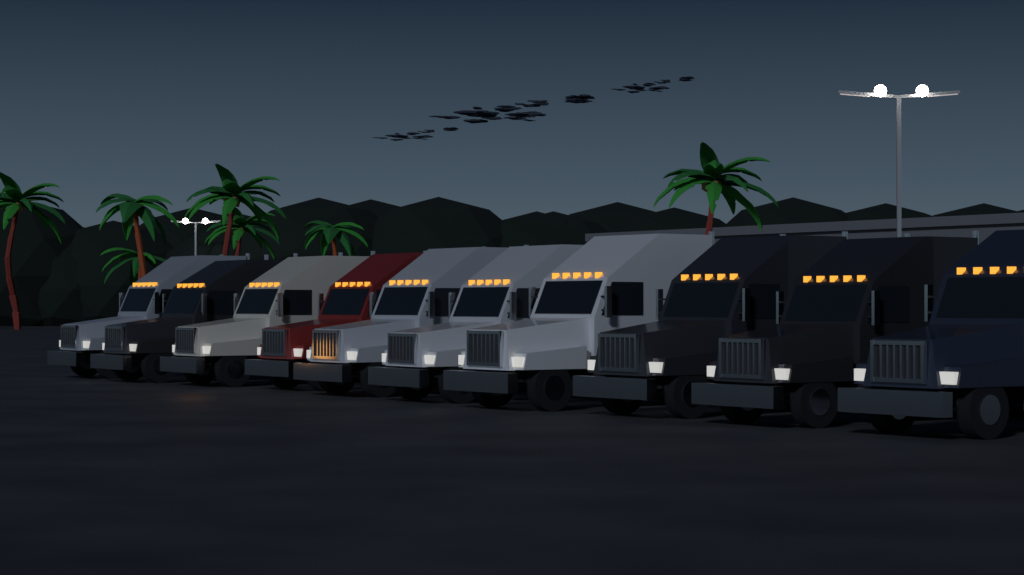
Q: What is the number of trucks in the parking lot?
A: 10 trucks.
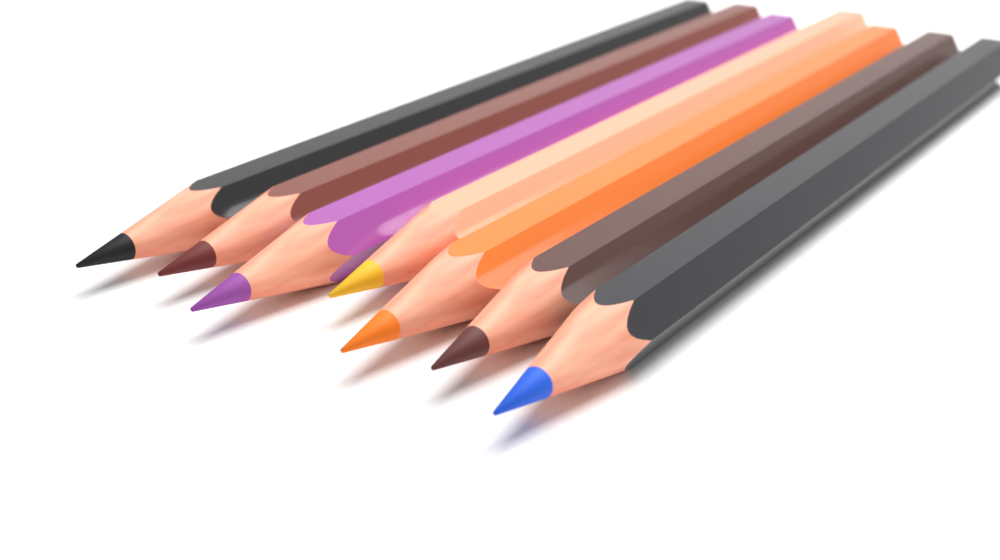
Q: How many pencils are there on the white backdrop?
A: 7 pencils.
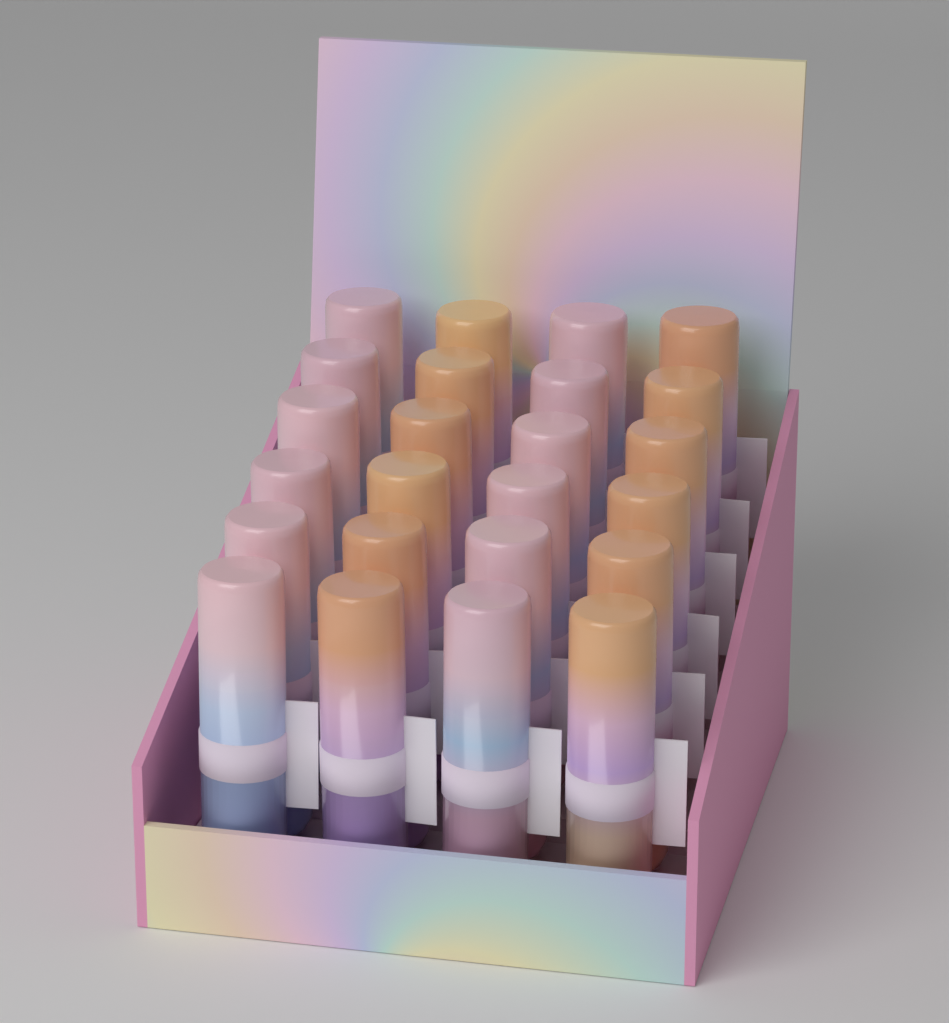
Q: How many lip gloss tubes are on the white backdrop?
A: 24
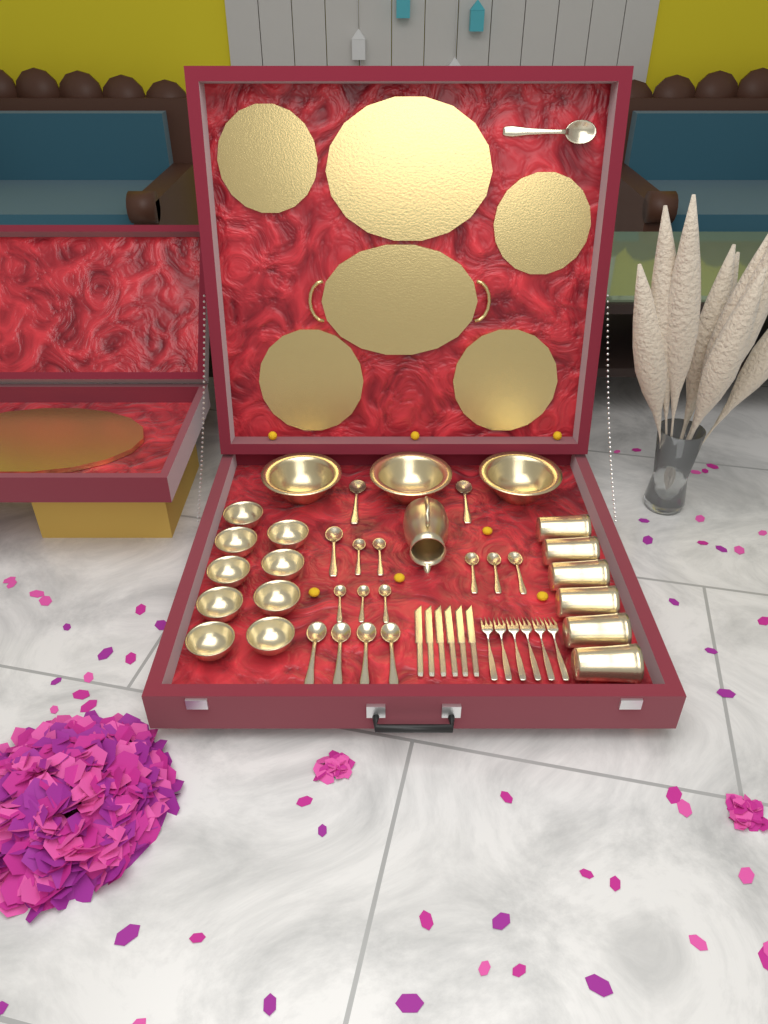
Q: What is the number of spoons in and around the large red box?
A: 16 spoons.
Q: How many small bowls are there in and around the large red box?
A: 9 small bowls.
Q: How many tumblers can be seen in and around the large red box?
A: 6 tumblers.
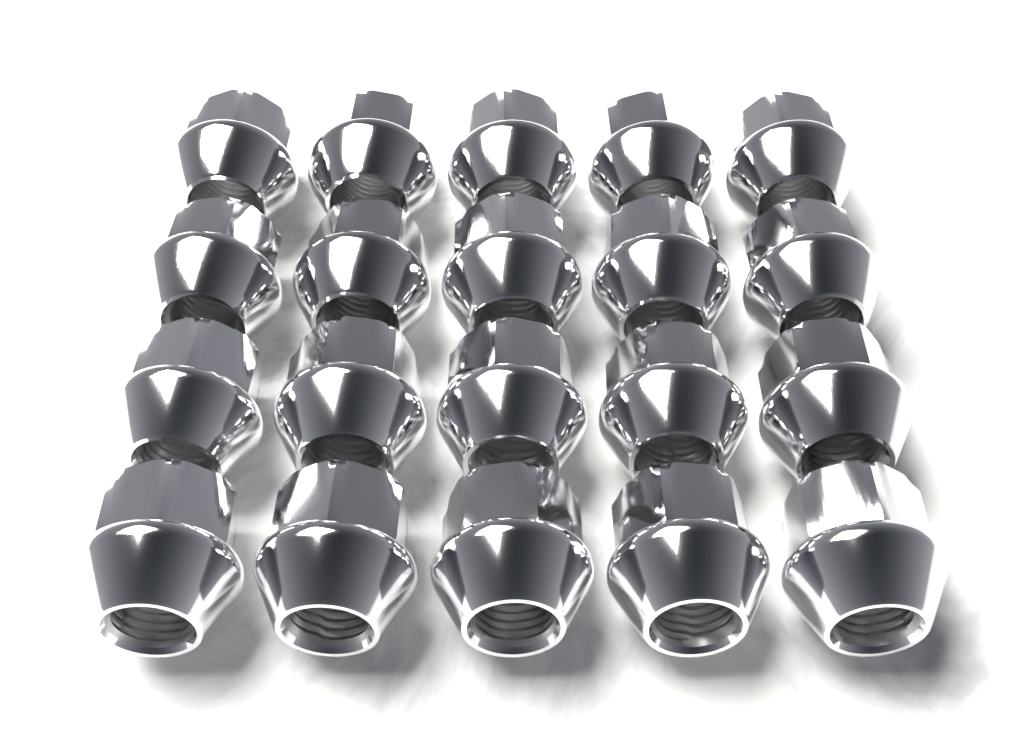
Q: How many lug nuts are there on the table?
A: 20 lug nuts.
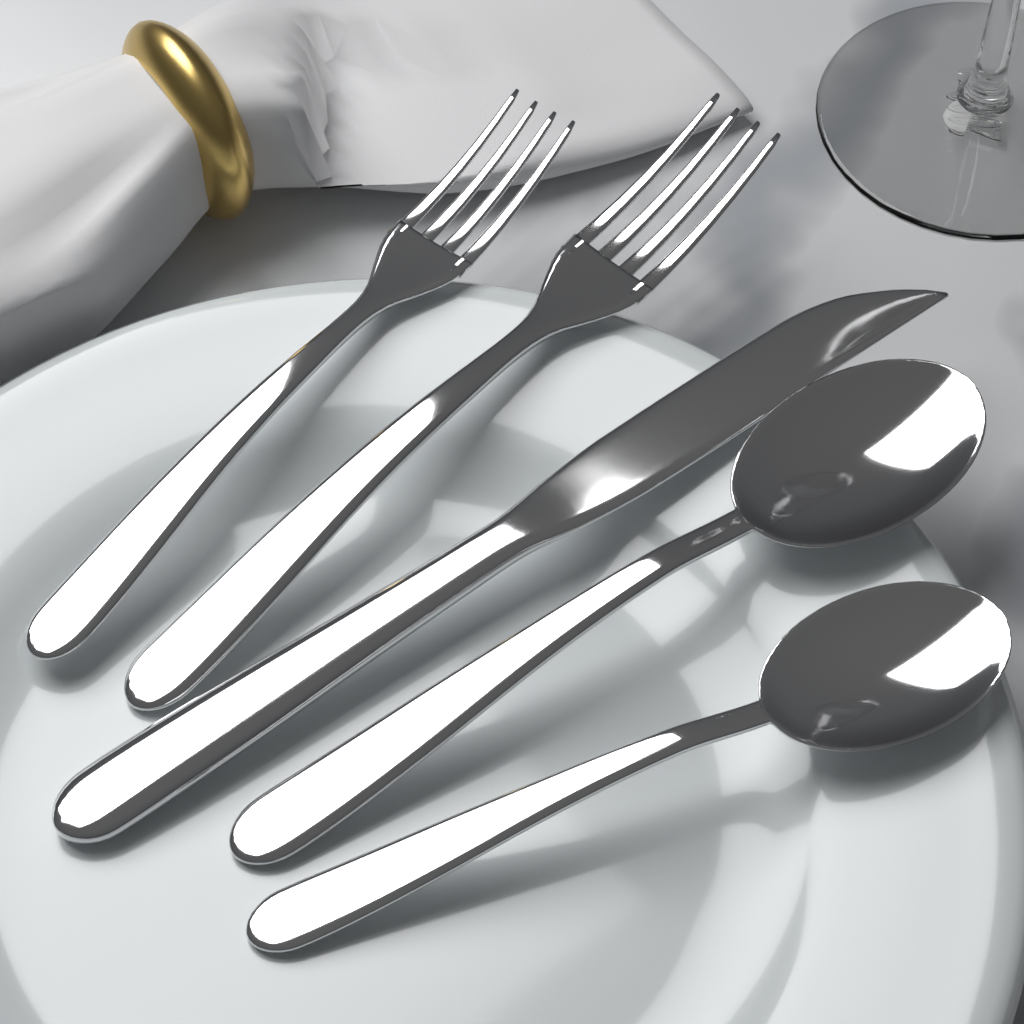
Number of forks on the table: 2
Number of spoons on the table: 2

+ + +

Tally the lines in the listing above that contain the string "small", and reply with only that number.

2